Three physician-scientists receive Doris Duke Charitable Foundation awards
Clinical Scientist Development Awards funds early-career scientists
Three physician-scientists from Washington University School of Medicine in St. Louis have received a 2019 Clinical Scientist Development Award from the Doris Duke Charitable Foundation. Philip Budge, MD, PhD, Brian DeBosch, MD, PhD, and Andrew Kau, MD, PhD, are among 16 U.S. physician-scientists receiving the awards, which provide $495,000 over three years to each investigator.
The Clinical Scientist Development Award funds physician-scientists at the early stages of their careers. Faced with the competing demands of both caring for patients and conducting research, physician-scientists often experience a more challenging transition to an independent research career than other researchers. Through this award, early-career physician-scientists are able to protect and dedicate 75 percent of their professional time toward clinical research.

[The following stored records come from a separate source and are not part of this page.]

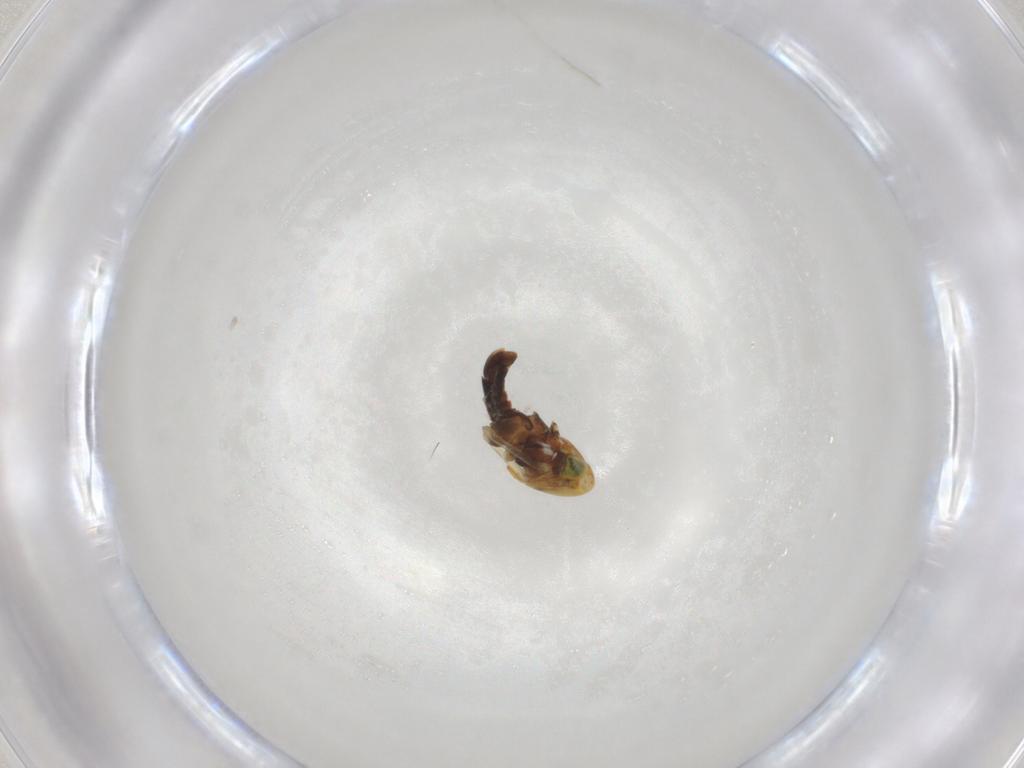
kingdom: Animalia
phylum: Arthropoda
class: Insecta
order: Hemiptera
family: Cicadellidae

Budge, an assistant professor of medicine, studies lymphatic filariasis, a parasitic worm disease prevalent in tropical regions of Africa and Asia. His research addresses a key obstacle to eliminating lymphatic filariasis in Africa. In severe cases, lymphatic filariasis causes elephantiasis, painfully swollen limbs that make it difficult to walk and carry out daily activities. Programs to eliminate lymphatic filariasis depend on rapid diagnostic tests, but such tests are unreliable in 11 African countries where another worm parasite, Loa loa, is common. That’s because some people with L. loa infection – called loiasis – have antigens in their blood that cross-react with the rapid diagnostic tests for lymphatic filariasis.

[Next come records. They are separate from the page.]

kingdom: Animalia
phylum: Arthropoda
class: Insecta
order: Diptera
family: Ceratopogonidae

Budge is working to determine which L. loa antigens cause cross-reactive tests, why such antigens are present in only a fraction of people with loiasis, and whether these cross-reactive antigens contribute to the adverse reactions that occur when some people with loiasis receive antiparasitic medications. The results of these studies will help researchers develop improved diagnostic tests for both lymphatic filariasis and loiasis that can help eliminate these neglected tropical diseases.
DeBosch, an assistant professor of pediatrics, studies nonalcoholic fatty liver disease, a condition that affects roughly 25 percent of people in the U.S. and is closely linked to obesity. Intermittent fasting and caloric restriction are effective therapies against the excessive accumulation of fat in the liver. DeBosch’s group discovered that blocking sugar from entering liver cells – the cells that regulate the body’s fasting responses – mimics many of the therapeutic effects of fasting. He is working to generate new therapies that block sugar transport into the liver cells in a “personalized” model of patient-derived liver-like cells. These personalized liver-like cells will be developed from patients’ urine and used to test novel drugs and genetic treatments. This modeling will be used as a bridge to identify which subsets of patients stand to benefit the most from each specific therapy.
Kau, an assistant professor of medicine, studies uropathogenic E. coli, the most common cause of urinary tract infections (UTI). They use a specialized adhesin protein called FimH to colonize the urinary tract as well as to establish reservoirs within the gut where they sometimes make their way to the urinary tract to seed infections. Kau will focus on understanding how a promising new investigational FimH-based vaccine, invented by Scott Hultgren, PhD, the Helen L. Stoever Professor of Molecular Microbiology, and subsequently licensed to and developed by Sequoia Sciences, works to prevent infection. His team hypothesizes that this vaccine may work both by preventing E. coli from sticking to the bladder and by selectively reducing uropathogenic E. coli within in the gut. Ultimately, targeting gut reservoirs of pathogens with vaccines like FimH could prove to be an effective approach to prevent drug-resistant infections.
“Physician-scientists are crucial to the clinical research field because they bring significant insights from their direct interactions with patients from the bedside to the bench,” said Betsy Myers, program director for medical research at the Doris Duke Charitable Foundation. “For this reason, we are proud to support and protect the time devoted to research by these exceptional physician-scientists as they balance their clinical obligations with research work, ultimately giving them greater opportunities to make vital contributions to the field.”
Since 1998, the foundation has awarded more than $144 million in Clinical Scientist Development Awards. The Doris Duke Charitable Foundation works to improve the quality of people’s lives through grants supporting the performing arts, environmental conservation, child well-being and medical research, and through preservation of the cultural and environmental legacy of Doris Duke’s properties. The foundation’s Medical Research Program supports clinical research that advances the translation of biomedical discoveries into new preventions, diagnoses and treatments for human diseases.